For my part, I have to say my favorite skeletons in the museum were the elephant skulls. Check out these examples:

I can totally get how'd you'd find one of these and think: whoo! uh-oh, I've stumbled on cyclops remains! Alas, what looks to be a socket for a big 'ol eye is actually the elephant's nasal cavity.

Another display I found fascinating was on the placement of eyes and the resulting field of vision. I believe the display compared a tiger and a gazelle. The tiger has vision not that far off from ours, but a gazelle's field of vision is massive. It's not hard to imagine how natural selection would work its magic to arrive at this distinction. The gazelle who can't see the tiger lurking nearby gets eaten. The gazelle with better vision lives another day and makes more baby gazelles. You can read more about this phenomena here.

On our way out of the museum we were chatting with one of the guides when he mentioned that the man who just walked by was the founder of the museum himself. Sure enough, it was Jay Villemarette. I asked Jay how he got into the bone business and he explained that he had found a skull in the woods when he was a 7 year old. Rather than recoiling in disgust, his parents encouraged him to ID it. And the rest, as they say, was history.

In many ways, this little museum reminded me of Treasure Museum in Ocean City Maryland that we visited last year.
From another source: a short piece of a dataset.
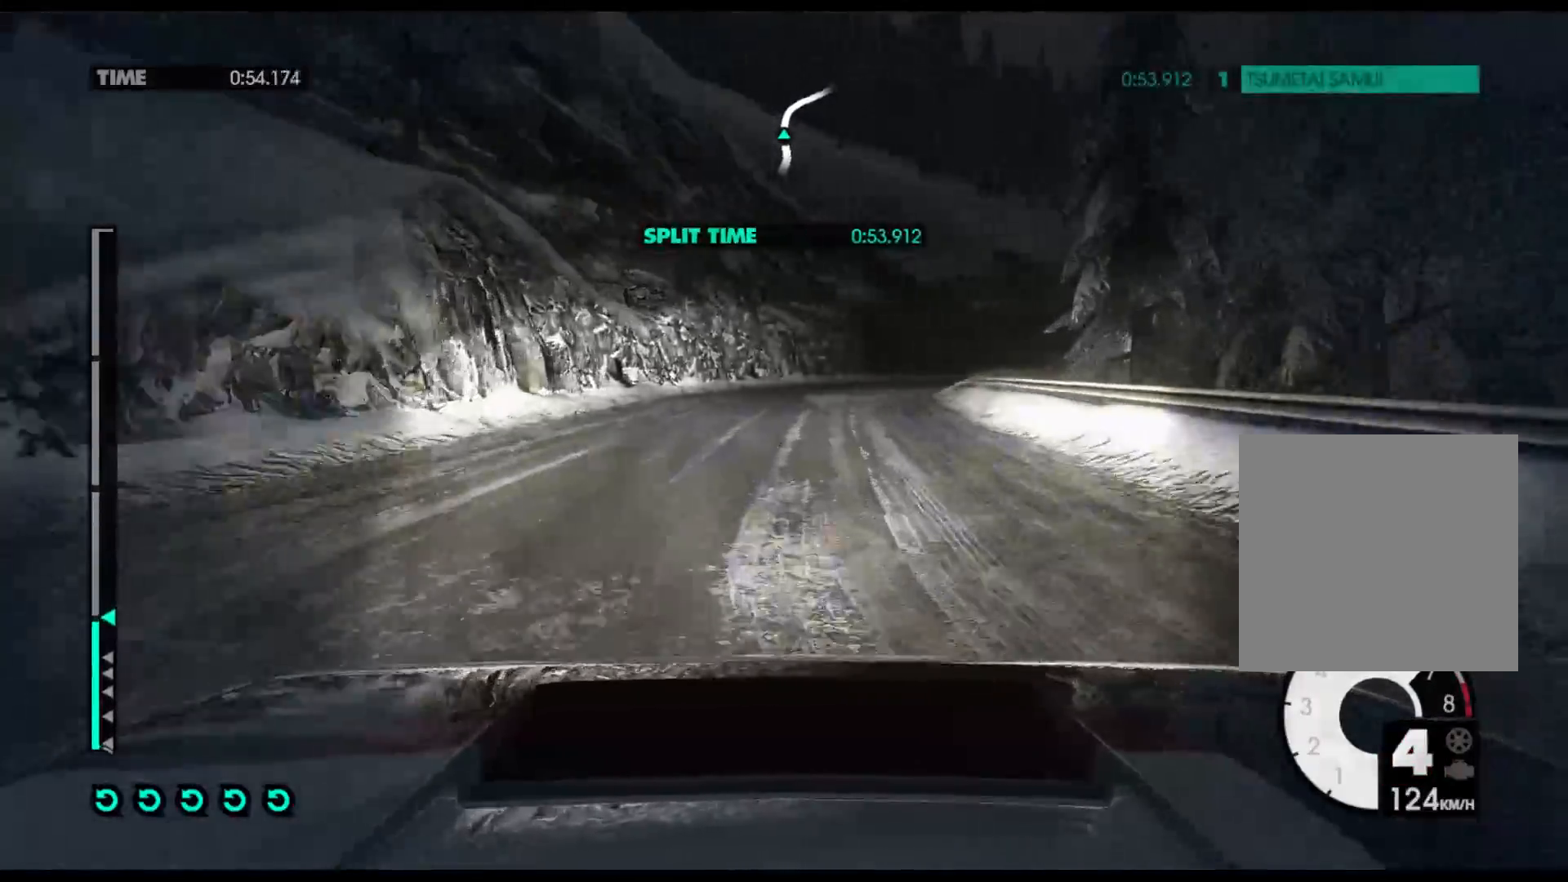
{"buttons": ["R2"], "left_stick": "right", "right_stick": "center", "events": []}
Both are small, authentic, outstanding collections in areas dominated by schlock. In both cases, we had a chance to chat with the founders and learned that a young boy's interest can turn into a life long passion.

One word of caution: The Smithsonian's Natural History Museum has The Bone Hall which has many of the same specimens on display as the Museum of Osteology. If you've been to the DC exhibit, then the Bone Museum is going be far less novel. On the other hand, if you've never see a large display of various creatures' skeletons side by side, then this is a must see. Oh, and you can consider the flesh eating beetles the icing on the cake. Enjoy!